%%

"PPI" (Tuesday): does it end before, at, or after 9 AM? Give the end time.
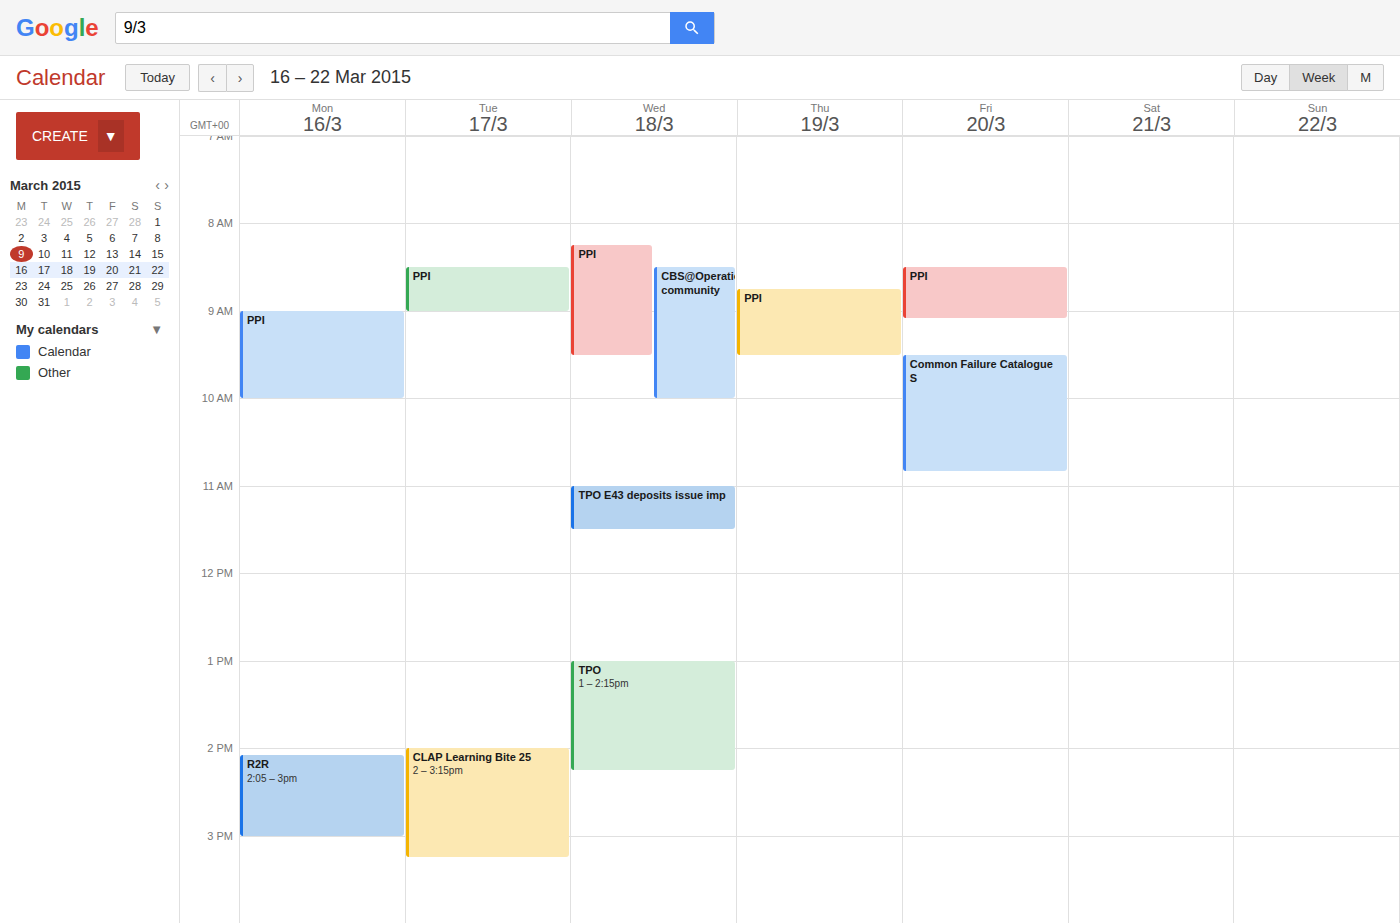
9:00 AM -- exactly at 9 AM, on the 9 AM line.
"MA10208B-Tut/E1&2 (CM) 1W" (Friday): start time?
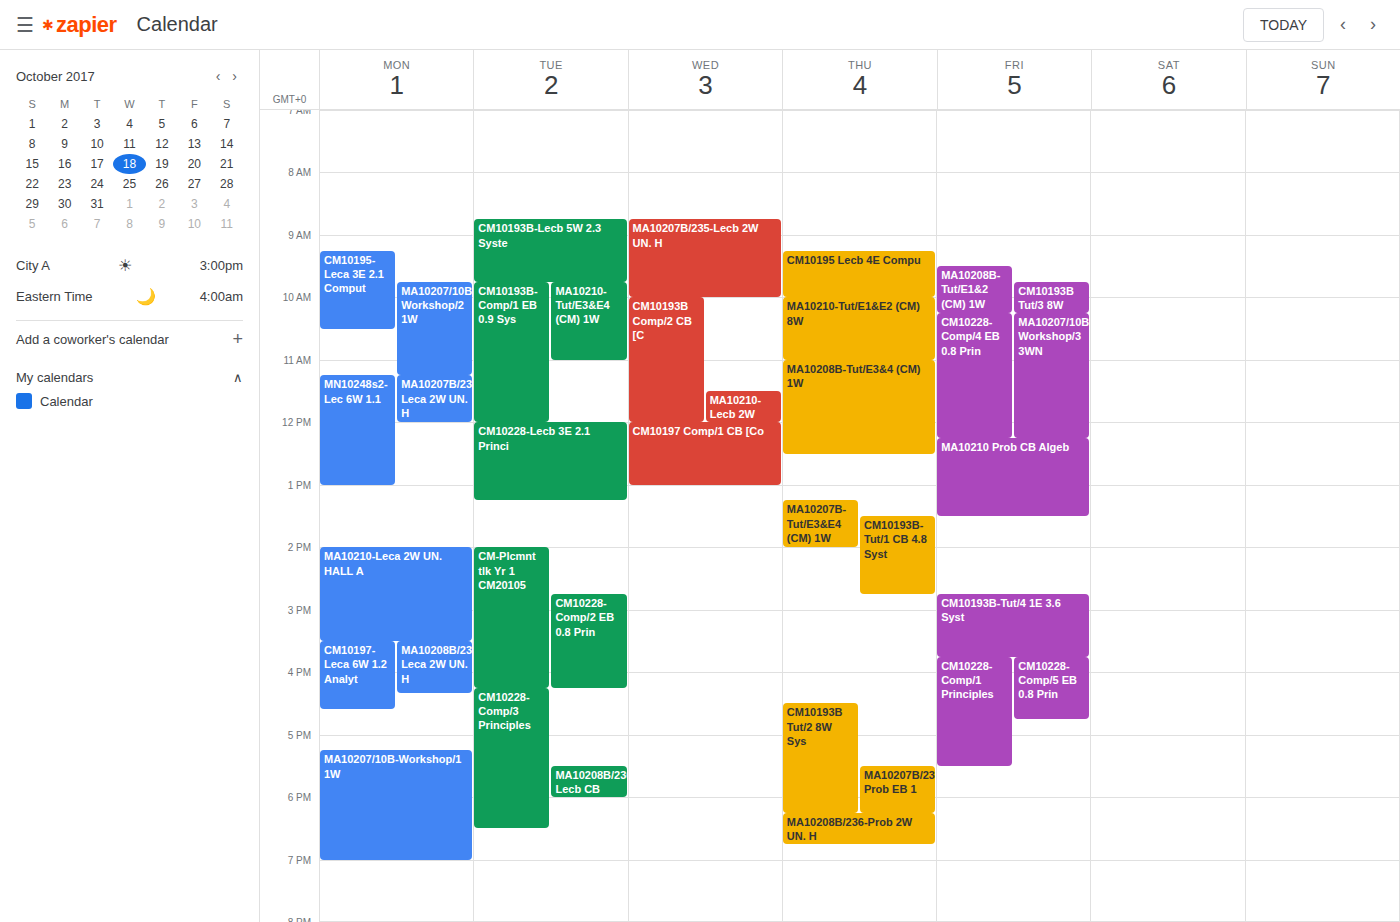
9:30 AM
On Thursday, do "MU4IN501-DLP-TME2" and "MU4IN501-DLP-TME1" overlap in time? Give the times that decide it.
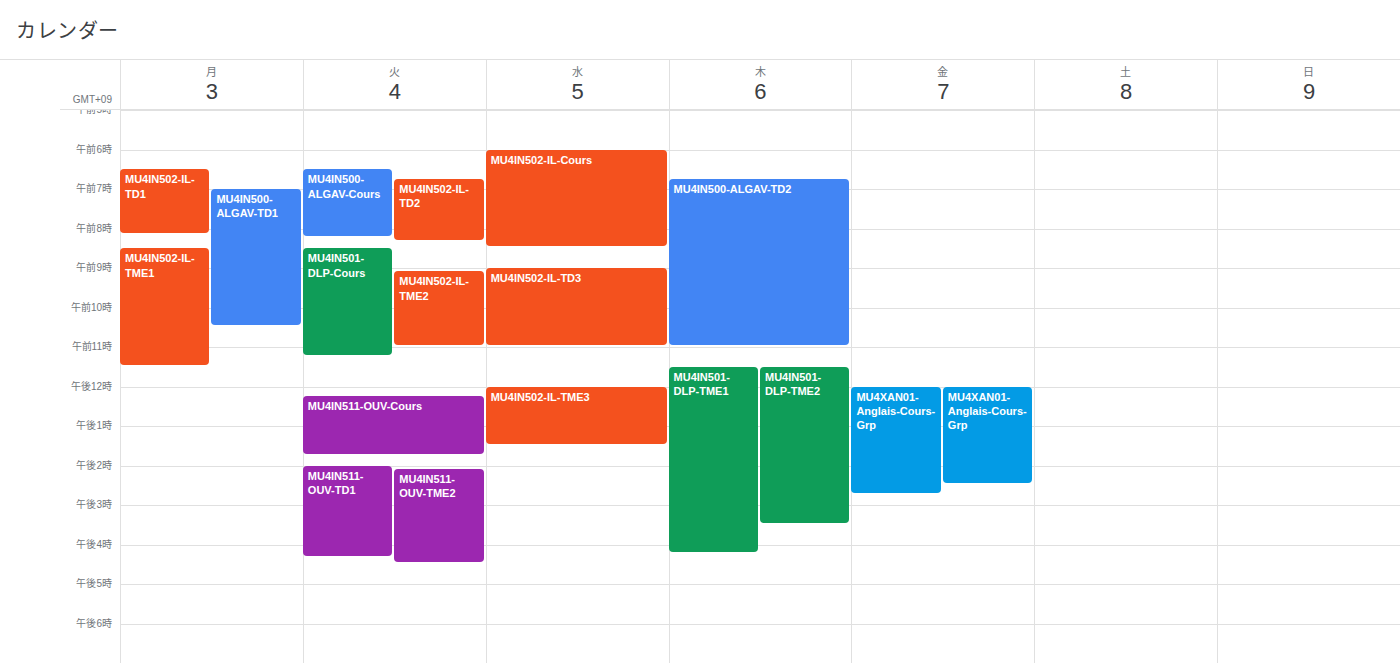
"MU4IN501-DLP-TME1" starts at 11:30 AM, before "MU4IN501-DLP-TME2" ends at 3:30 PM -- they overlap.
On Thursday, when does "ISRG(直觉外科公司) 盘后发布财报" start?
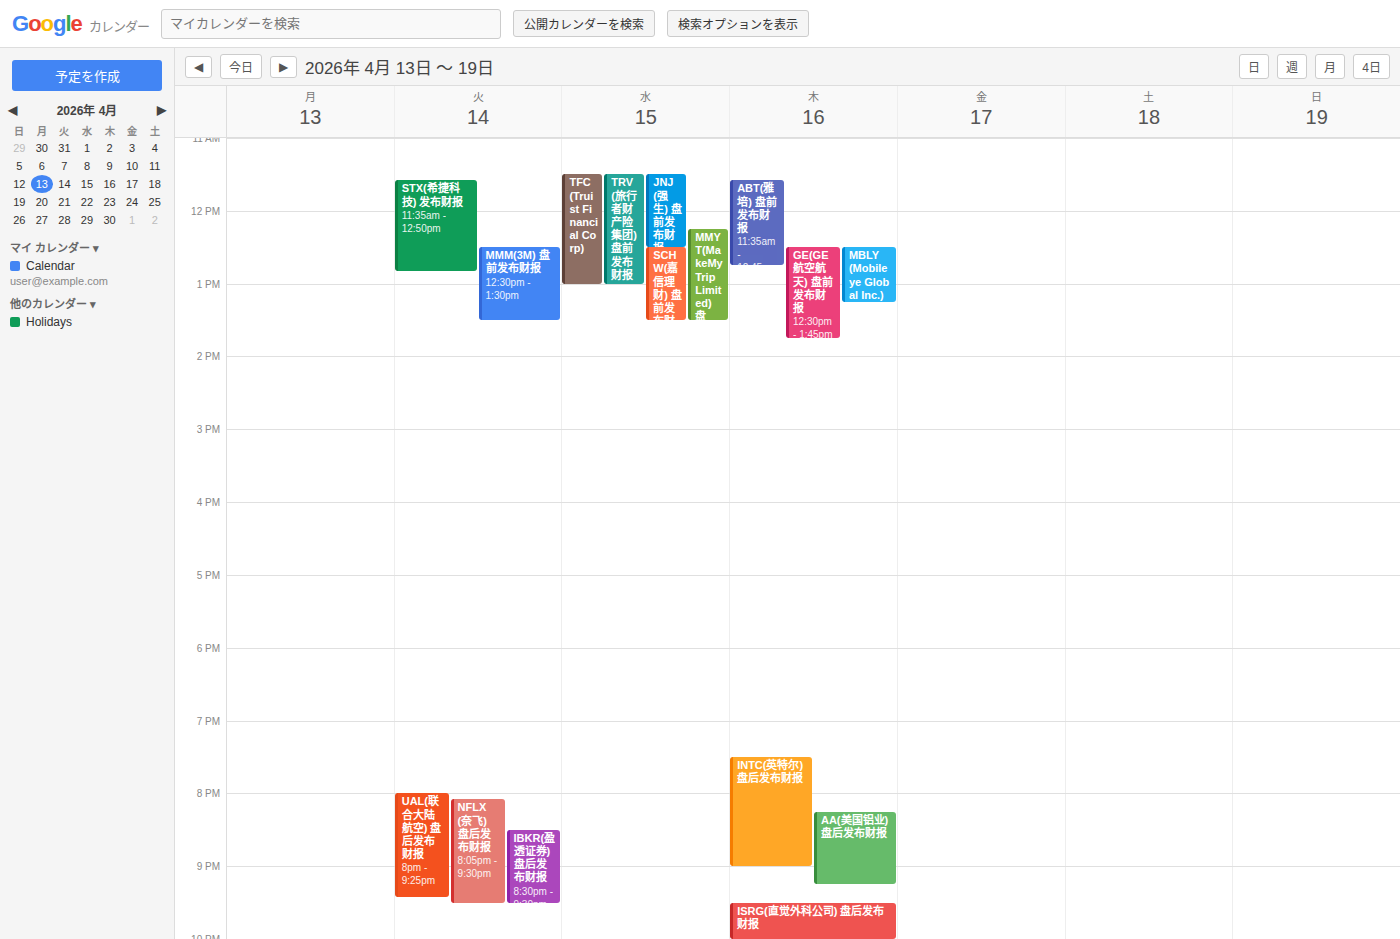
9:30 PM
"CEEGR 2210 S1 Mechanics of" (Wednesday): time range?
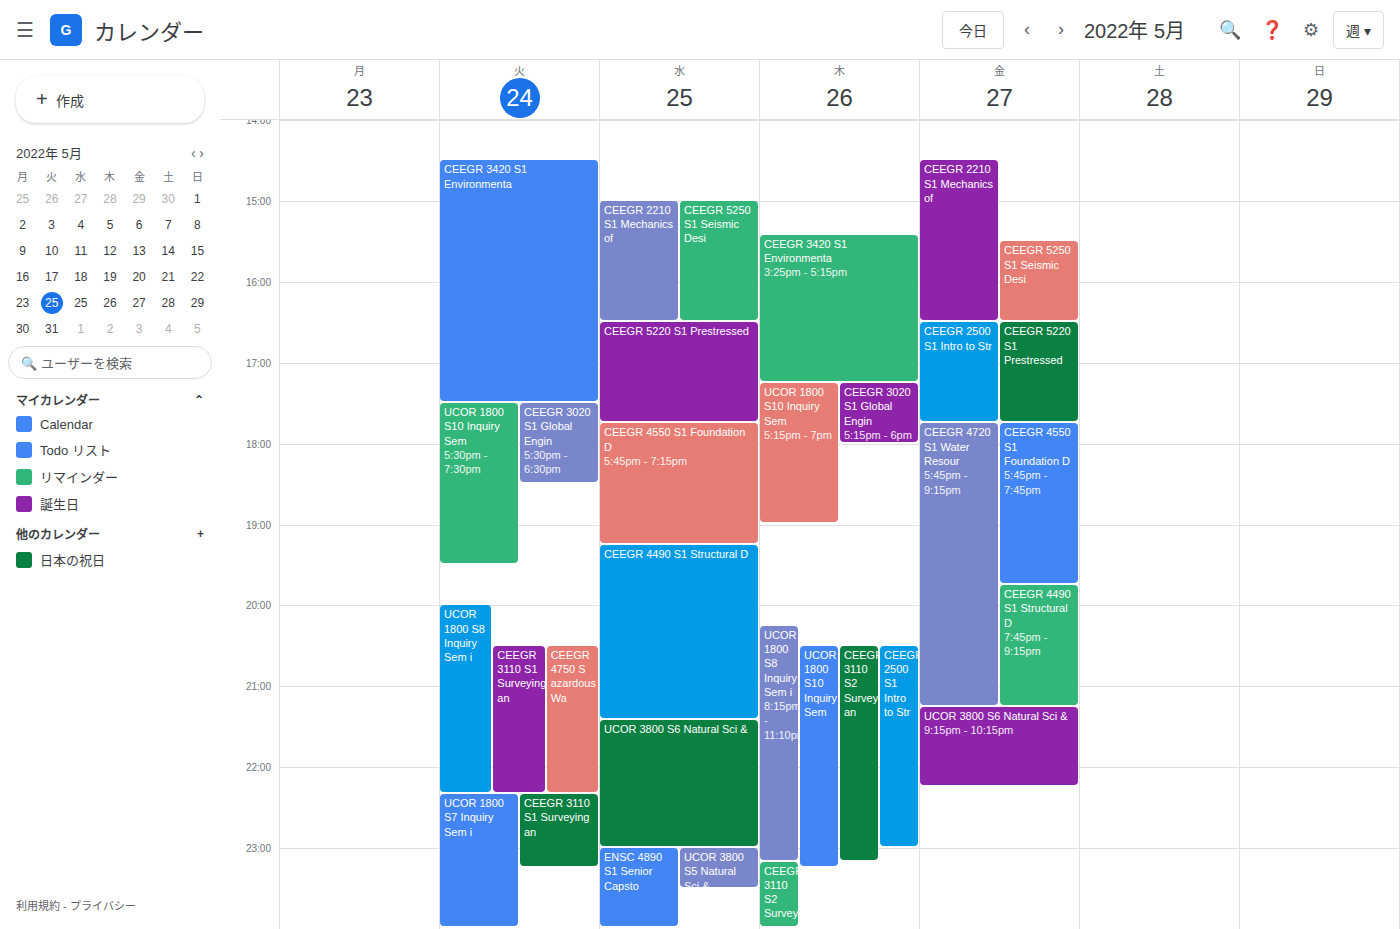
3:00 PM to 4:30 PM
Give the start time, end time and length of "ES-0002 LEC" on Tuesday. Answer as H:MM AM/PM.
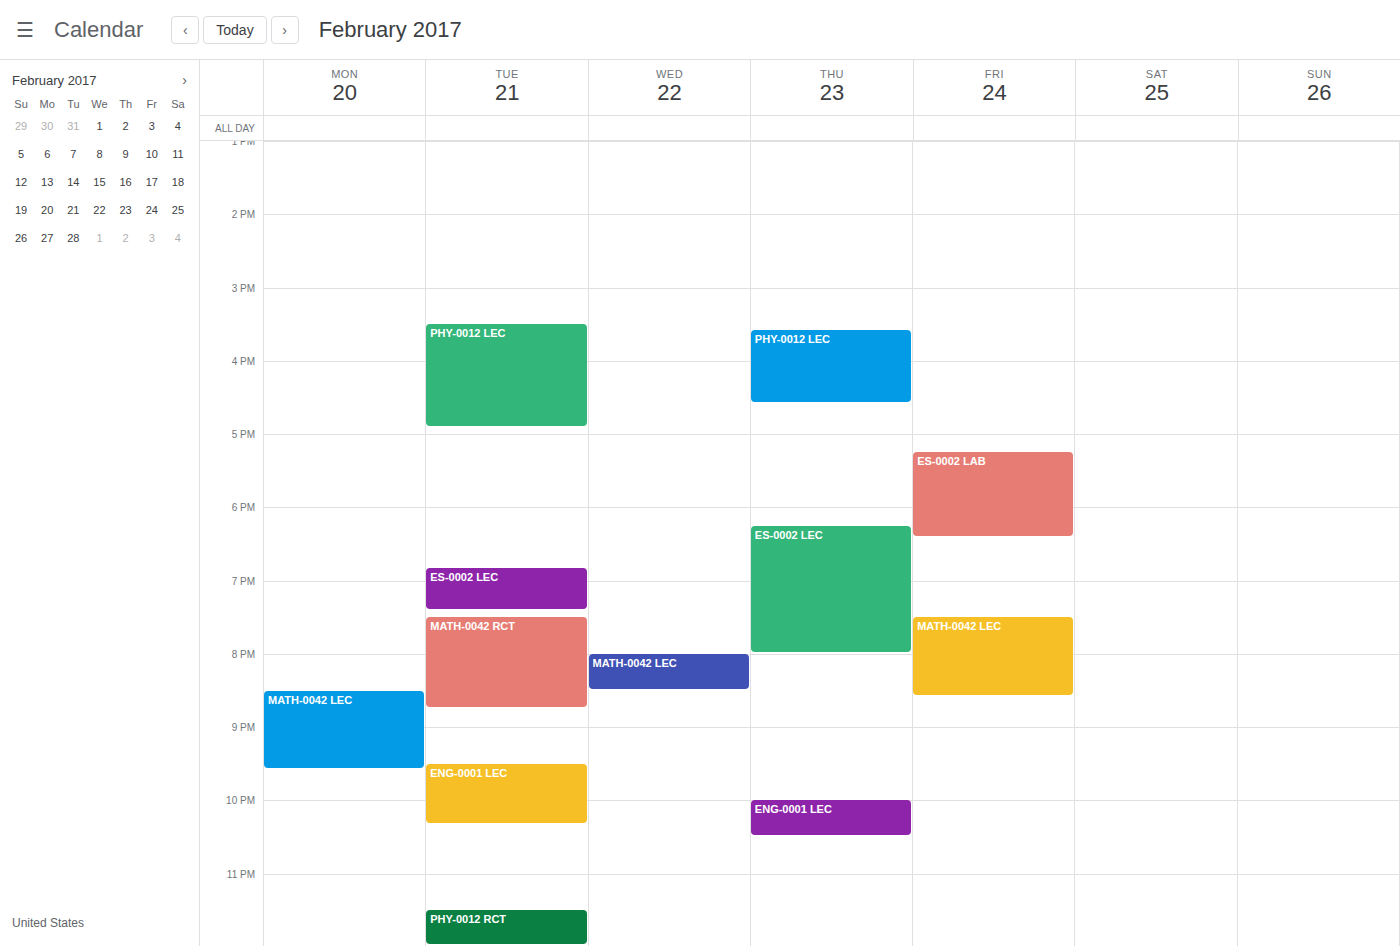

%%

*OBJECTIVE*:
Convert all the material above into a JSON list of strings with one string per line, omitting blank lines and leaving out the pictures.

*SOLUTION BELOW*:
[
  "\"PPI\" (Tuesday): does it end before, at, or after 9 AM? Give the end time.",
  "9:00 AM -- exactly at 9 AM, on the 9 AM line.",
  "\"MA10208B-Tut/E1&2 (CM) 1W\" (Friday): start time?",
  "9:30 AM",
  "On Thursday, do \"MU4IN501-DLP-TME2\" and \"MU4IN501-DLP-TME1\" overlap in time? Give the times that decide it.",
  "\"MU4IN501-DLP-TME1\" starts at 11:30 AM, before \"MU4IN501-DLP-TME2\" ends at 3:30 PM -- they overlap.",
  "On Thursday, when does \"ISRG(直觉外科公司) 盘后发布财报\" start?",
  "9:30 PM",
  "\"CEEGR 2210 S1 Mechanics of\" (Wednesday): time range?",
  "3:00 PM to 4:30 PM",
  "Give the start time, end time and length of \"ES-0002 LEC\" on Tuesday. Answer as H:MM AM/PM."
]